During the month we bought Intermediate Capital Group (ICG) across portfolios, a FTSE 100 alternative asset management firm with a 30 year track record across multiple cycles.  The company has a global footprint, specializing in private equity, private debt, real assets and credit. Investment at the ICG company level provides investors exposure to a firm that is well positioned to grow and benefit from the medium to long term opportunities these niche markets offer during such volatile times. The shares are trading at an excellent valuation with a dividend yield of rough 5.5% at the time of purchase.

Current portfolio positioning and the outlook…

We come into the second half of 2022 fully invested in equities as we position portfolios for a rebound in markets, with a balance between value and growth as well as a focus on quality. Whilst it is impossible to call a bottom in the markets, we believe that a lot of negativity has already been priced in and should we see additional progress in areas such as the Chinese reopening, signs that Ukraine conflict is on course towards resolution and a dampening of consumer demand, then we expect markets to react very positively. In the event of a sharp market rally, we plan to let client portfolio equity allocations run to higher levels than normal so that portfolios can fully participate in the rally without having to make forced sales. We will of course, manage this top end equity exposure very carefully with regular assessments of the allocation levels, to ensure the risk levels are suitably monitored.

Final thoughts…

The first half of 2022 has been a challenge for investors as the world, post pandemic proved to be vastly different to the world, pre-pandemic.
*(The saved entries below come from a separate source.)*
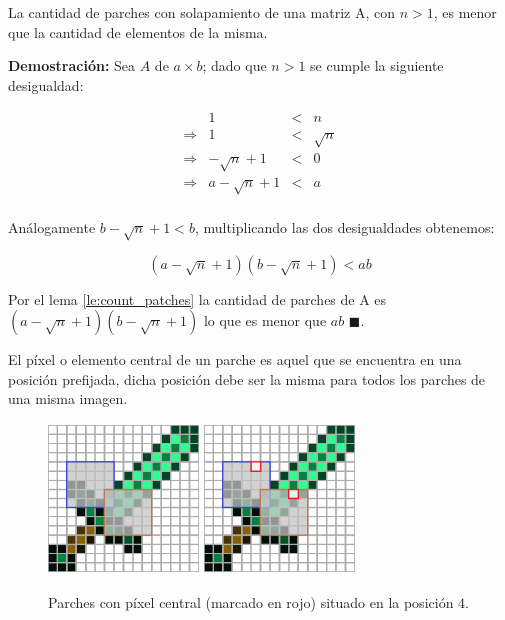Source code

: \begin{lemma}\label{le:count_patches_ieq}
	La cantidad de parches con solapamiento de una matriz A, con $n > 1$, es menor que la cantidad de elementos de la misma.
\end{lemma}

\textbf{Demostraci\'on:} Sea $A$ de $a \times b$; dado que $n > 1$ se cumple la siguiente desigualdad:

\begin{equation}
	\begin{array}{lrcl}
		                &               1 &<& n        \\ 
		\Longrightarrow &               1 &<& \sqrt{n} \\
		\Longrightarrow &   -\sqrt{n} + 1 &<& 0        \\
		\Longrightarrow & a -\sqrt{n} + 1 &<& a        \\
	\end{array}
\end{equation}

An\'alogamente $b -\sqrt{n} + 1 < b$, multiplicando las dos desigualdades obtenemos:

\begin{equation}
	(a - \sqrt{n} + 1)(b - \sqrt{n} + 1) < ab
	\label{eq:count_patches_ieq}
\end{equation}

Por el lema \ref{le:count_patches} la cantidad de parches de A es $(a - \sqrt{n} + 1)(b - \sqrt{n} + 1)$ lo que es menor que $ab$ $\blacksquare$.

\begin{definition}
	El p\'ixel o elemento central de un parche es aquel que se encuentra en una posici\'on prefijada, dicha posici\'on debe ser la misma para todos los parches de una misma imagen.
\end{definition}

\begin{figure}[h]
	\centering
	\includegraphics[width=4cm, height=4cm]{Graphics/diamon_sword_with_patches.png}
	\hspace{1cm}
	\includegraphics[width=4cm, height=4cm]{Graphics/diamon_sword_with_patches_and_centers.png}
	\caption{Parches con p\'ixel central (marcado en rojo) situado en la posici\'on $4$.}
	\label{ex:patch_center}
\end{figure}

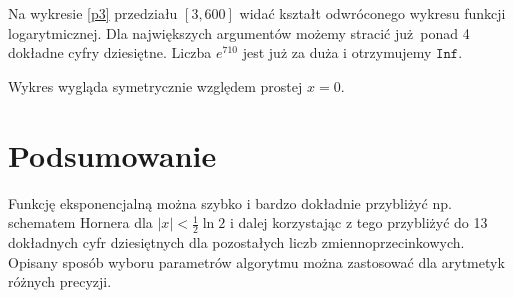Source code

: \documentclass[a4paper, 12pt]{article}
\begin{document}
Na wykresie \ref{p3} przedziału $[3, 600]$ widać kształt odwróconego wykresu
funkcji logarytmicznej.
Dla największych argumentów możemy stracić już ponad 4 dokładne cyfry
dziesiętne.
Liczba $e^{710}$ jest już za duża i otrzymujemy $\mathtt{Inf}$.

Wykres wygląda symetrycznie względem prostej $x=0$.


\section{Podsumowanie}
Funkcję eksponencjalną można szybko i bardzo dokładnie przybliżyć np. schematem
Hornera dla $|x| < \frac{1}{2}\ln 2$ i dalej korzystając z tego przybliżyć do 13
dokładnych cyfr dziesiętnych dla pozostałych liczb zmiennoprzecinkowych.
Opisany sposób wyboru parametrów algorytmu można zastosować dla arytmetyk
różnych precyzji.
\end{document}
The anticipated supply chain issues and the spike in demand was on the radar, however, the Russian invasion of Ukraine has proven to be the game changer that could not have been anticipated, and the effects of which will remain with us for some time to come in the form of energy and food inflation. We believe that the current positioning of portfolios is strong for the medium to long term time horizon, as we look to take advantage of the eventual global recovery.

Important Information

This article is for information only and does not constitute advice or recommendation and you should not make any investment decisions based on it. The views and opinions of this article are those of Casterbridge at the time of writing and may change without notice. Any opinions should not be viewed as indicating any guarantee of return from investments managed by Casterbridge nor as advice of any nature. It is important to remember that past performance and the value of an investment, and any income from it, may go down as well as up and the investor may not get back the original amount invested.